→ EXERCISE: How many lines in the material below contain the string "keys"? Answer with the number alone.

MATERIAL TO PROCESS Start Marker

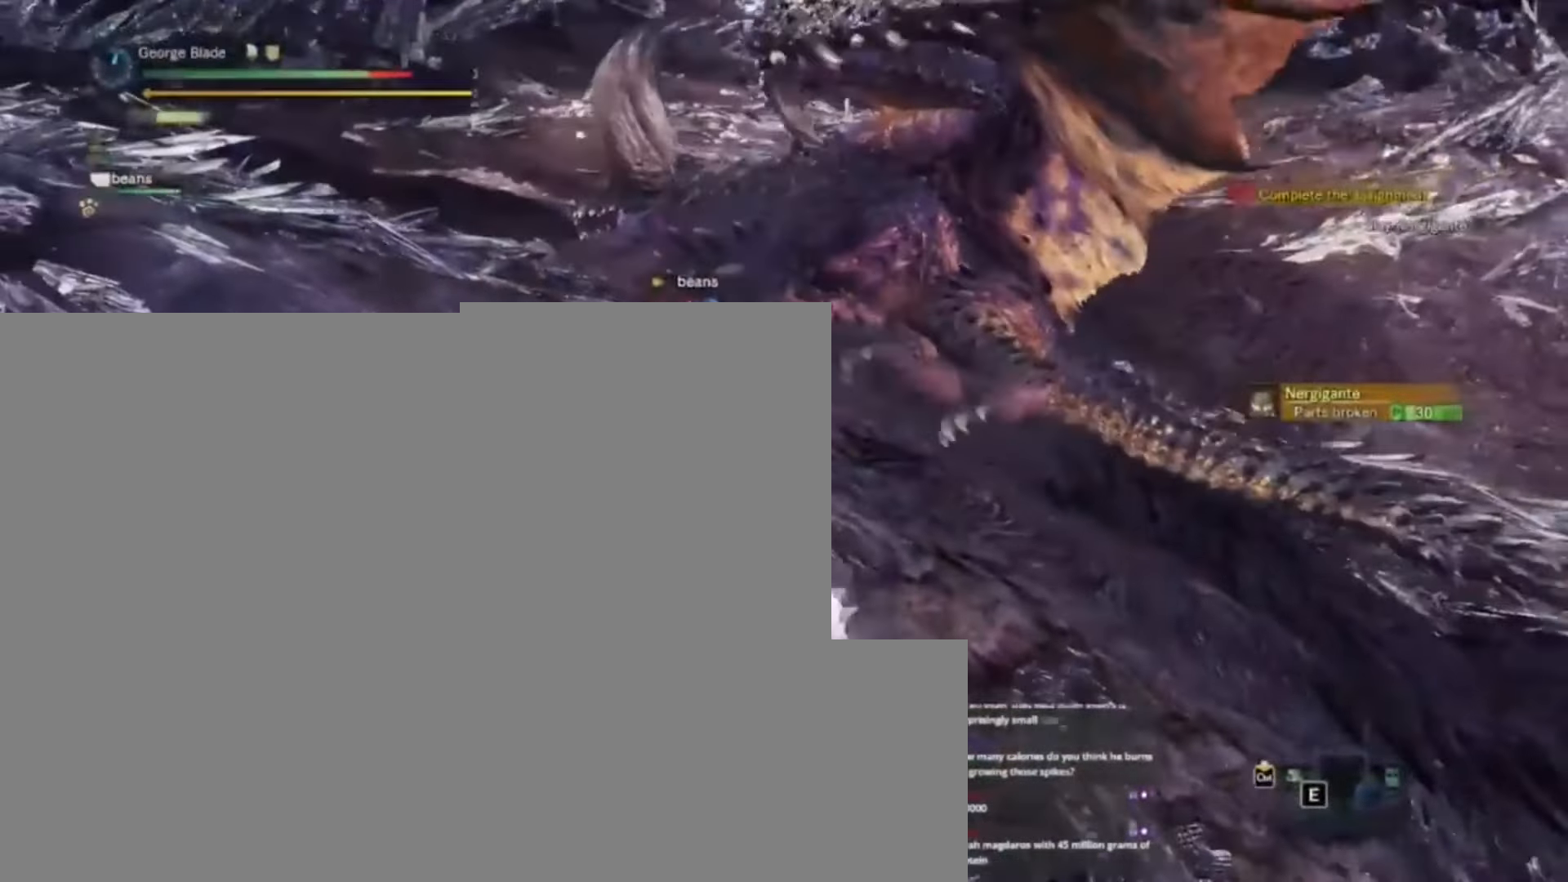
{"keys": ["a", "shift", "w"], "events": []}
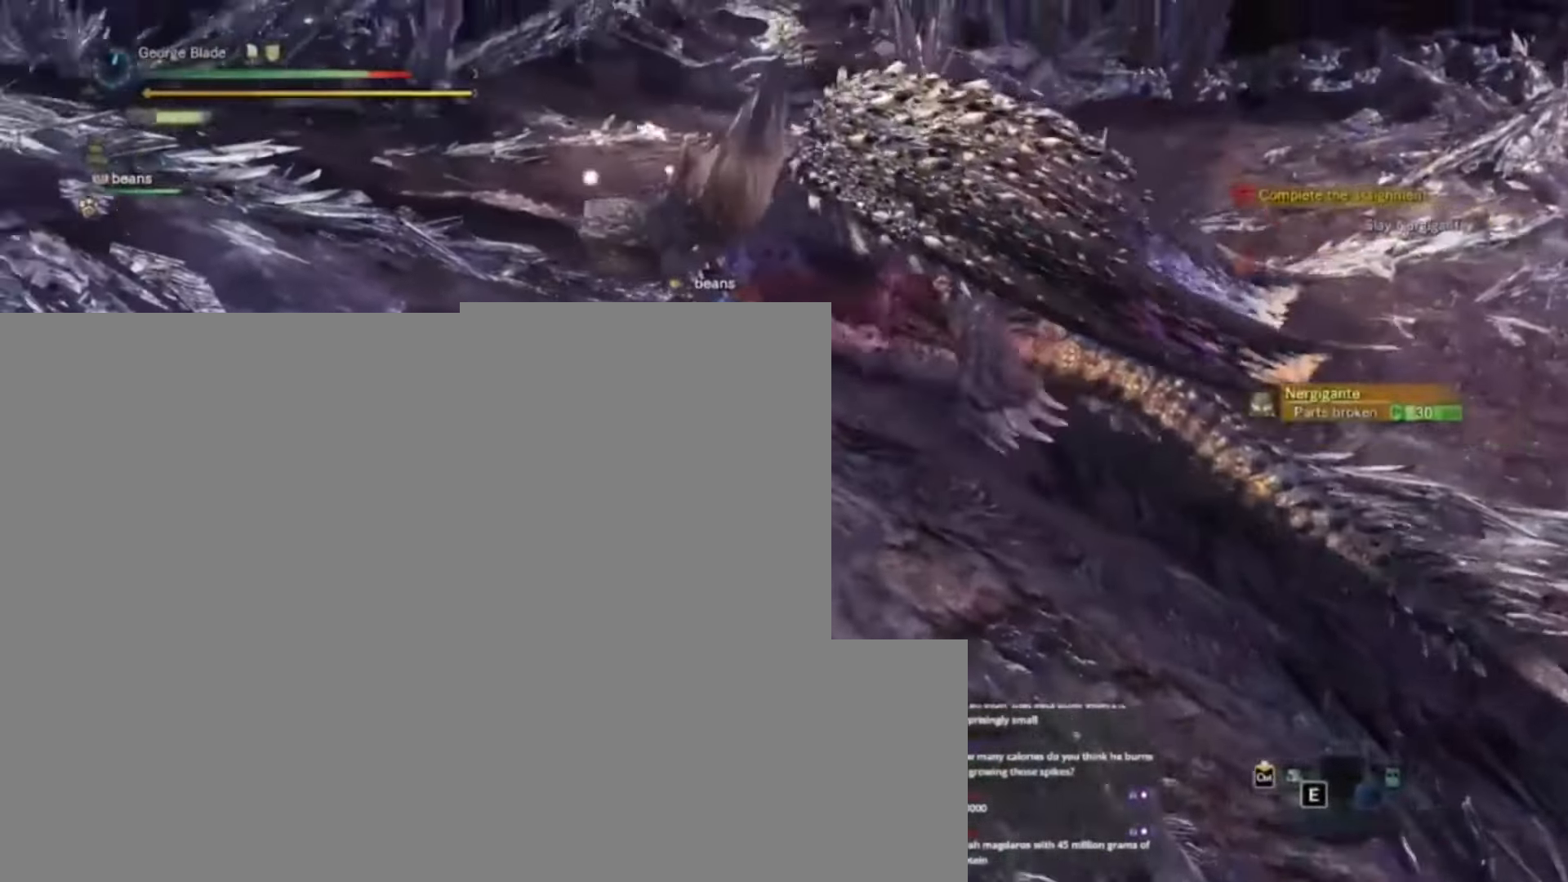
{"keys": ["w"], "events": [[134, "a", "up"], [134, "shift", "up"]]}
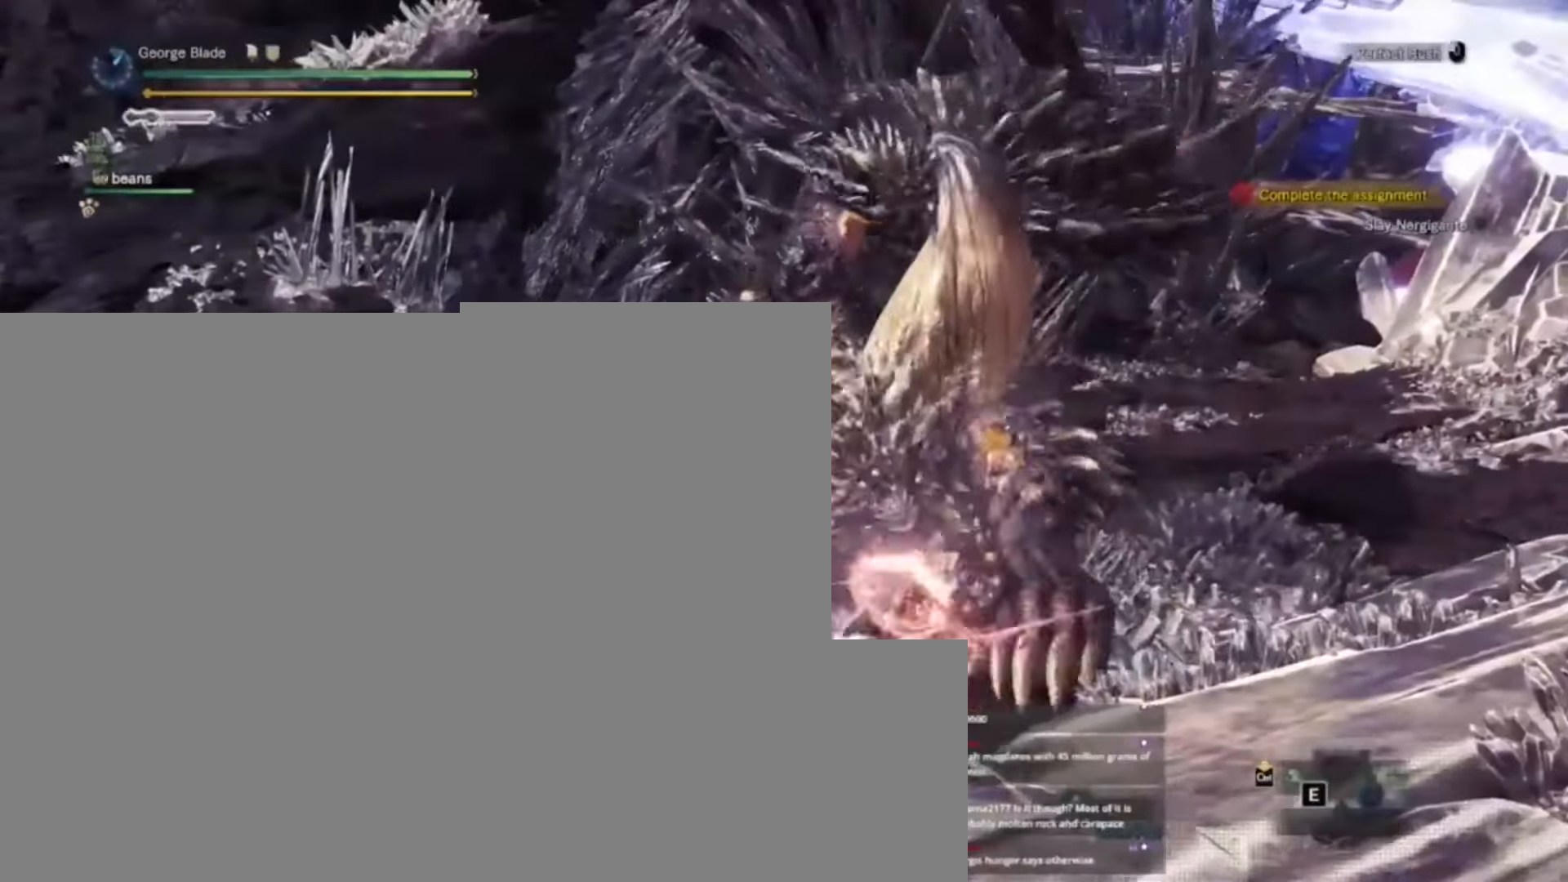
{"keys": ["w"]}
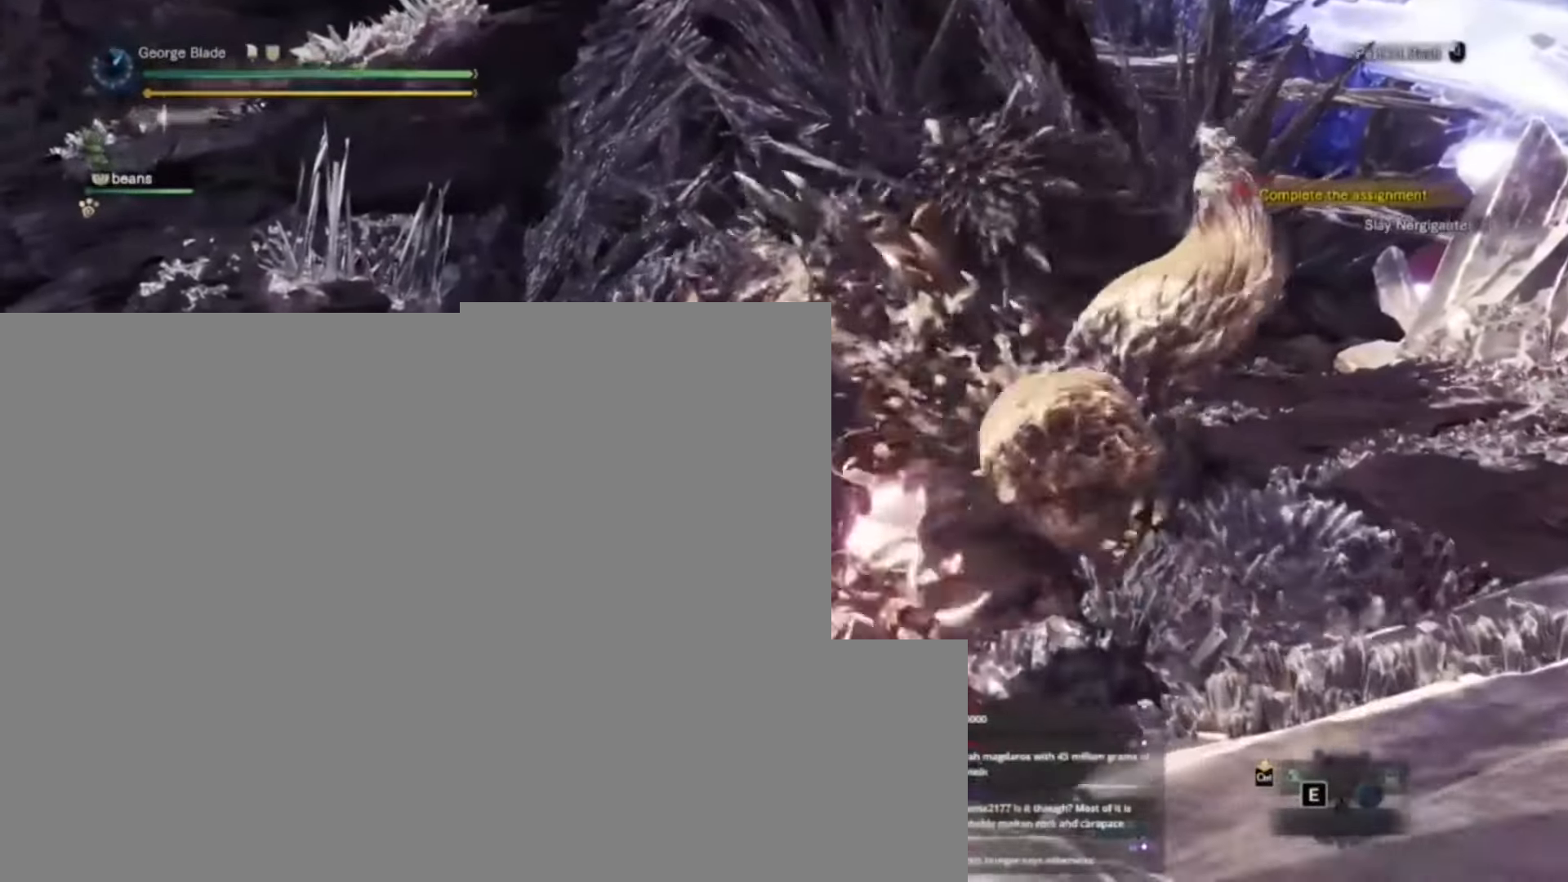
{"keys": ["w"], "events": []}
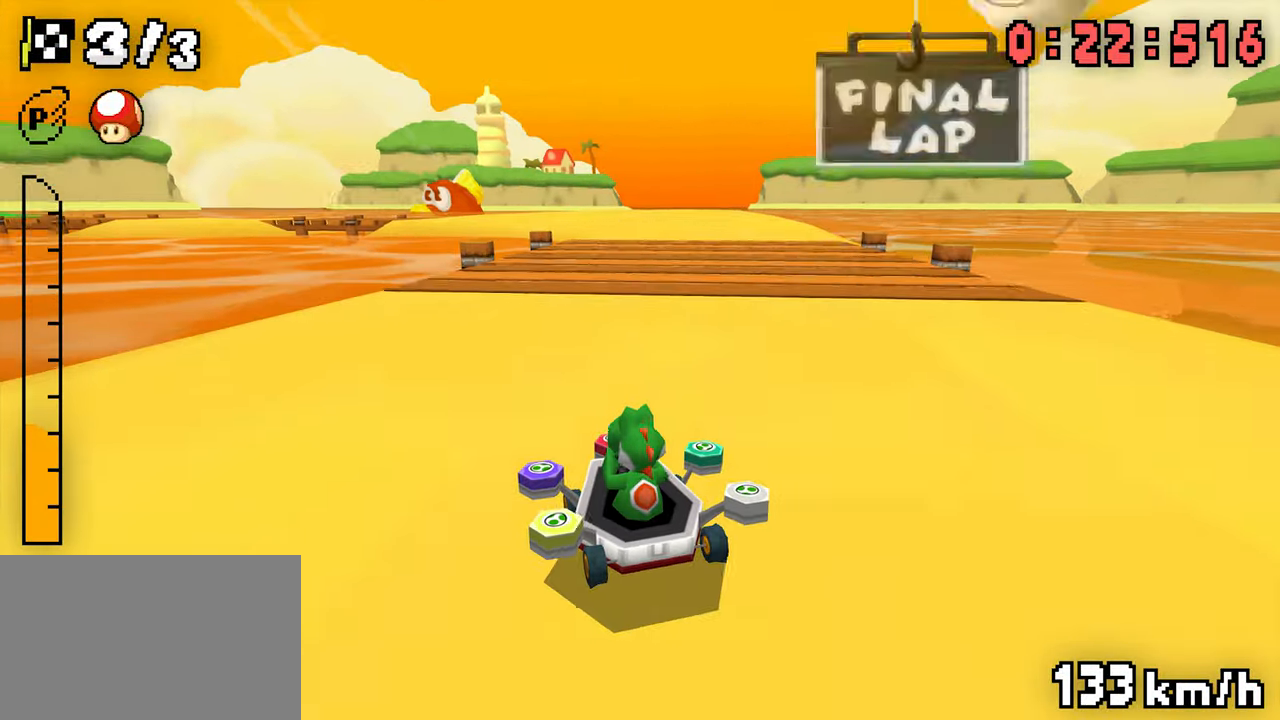
Gameplay with a controller (Nintendo layout); each line is a JSON object with the inputs held at the frame after it. "events" lists button and stick changes between this image and that frame as [ms after this image, input, new state], when the widget could be followed in between. Not read: DPAD_DOWN L3 R1 R3.
{"buttons": ["A", "DPAD_RIGHT"], "events": [[17, "DPAD_RIGHT", "down"], [67, "DPAD_RIGHT", "up"], [117, "DPAD_RIGHT", "down"], [184, "DPAD_RIGHT", "up"], [367, "DPAD_LEFT", "up"], [367, "DPAD_RIGHT", "down"], [434, "DPAD_LEFT", "down"], [484, "DPAD_LEFT", "up"]]}
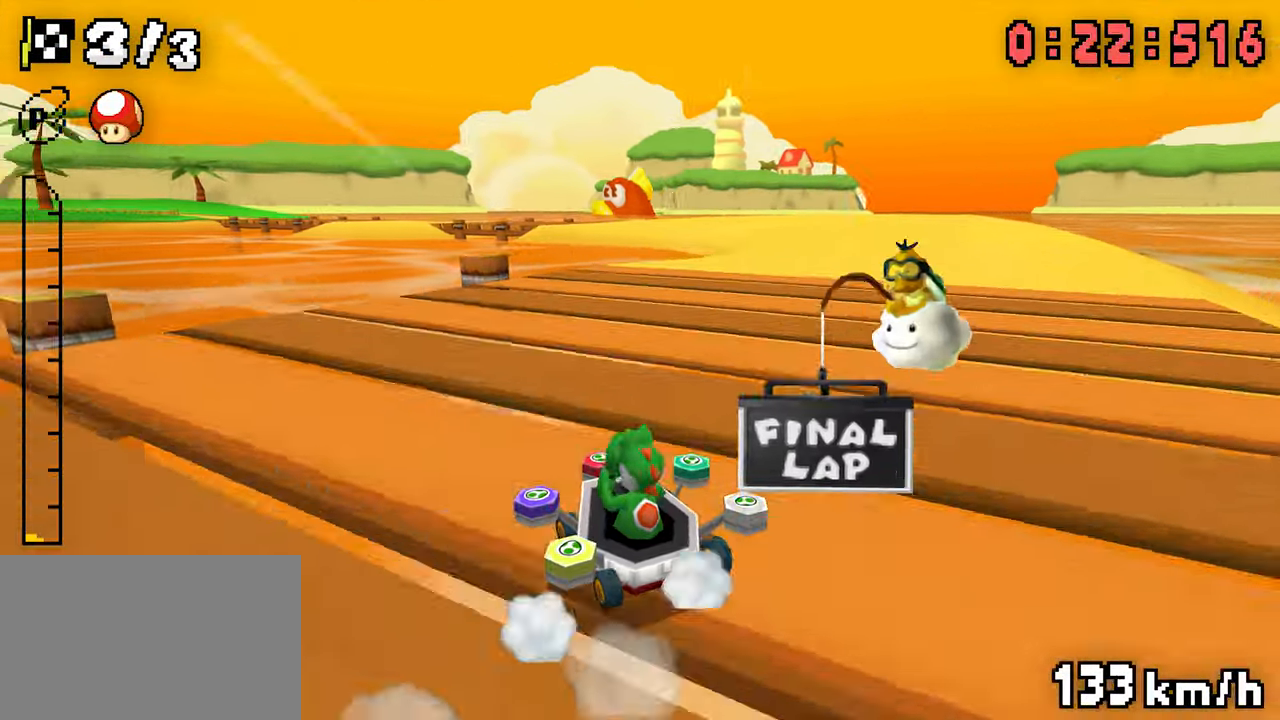
{"buttons": ["A", "DPAD_LEFT"], "events": [[34, "DPAD_LEFT", "down"], [34, "DPAD_RIGHT", "up"], [117, "DPAD_LEFT", "up"], [134, "DPAD_RIGHT", "down"], [184, "DPAD_RIGHT", "up"], [200, "DPAD_LEFT", "down"], [267, "DPAD_LEFT", "up"], [334, "DPAD_LEFT", "down"]]}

MATERIAL TO PROCESS End Marker

→ REPLY TO THE TASK: 4